**EXERCISE INPUTS**:

--

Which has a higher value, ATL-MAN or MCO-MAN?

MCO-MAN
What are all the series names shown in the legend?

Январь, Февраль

--

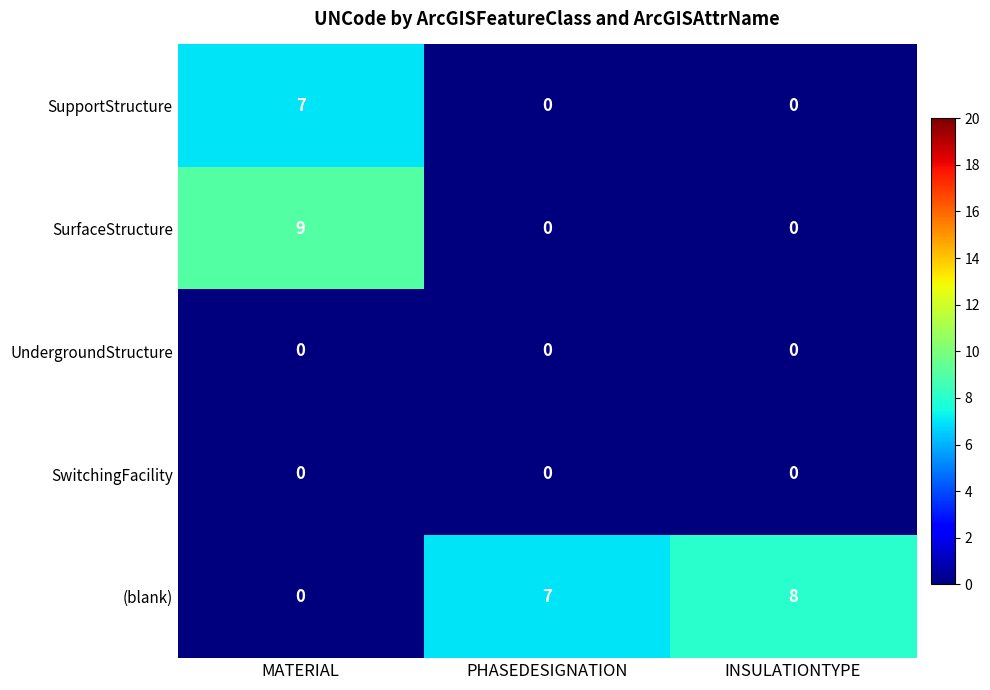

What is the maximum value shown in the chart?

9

--

**WHAT THIS TASK INVOLVES**: Swap "higher" for "lower" in the listing lines starting with the line with "Which has a higher value, ATL-MAN or MCO-MAN?" and going on through the line with "What are all", and write out only those lines with nothing else altered.

**SOLUTION FOR THIS EXERCISE**:
Which has a lower value, ATL-MAN or MCO-MAN?

MCO-MAN
What are all the series names shown in the legend?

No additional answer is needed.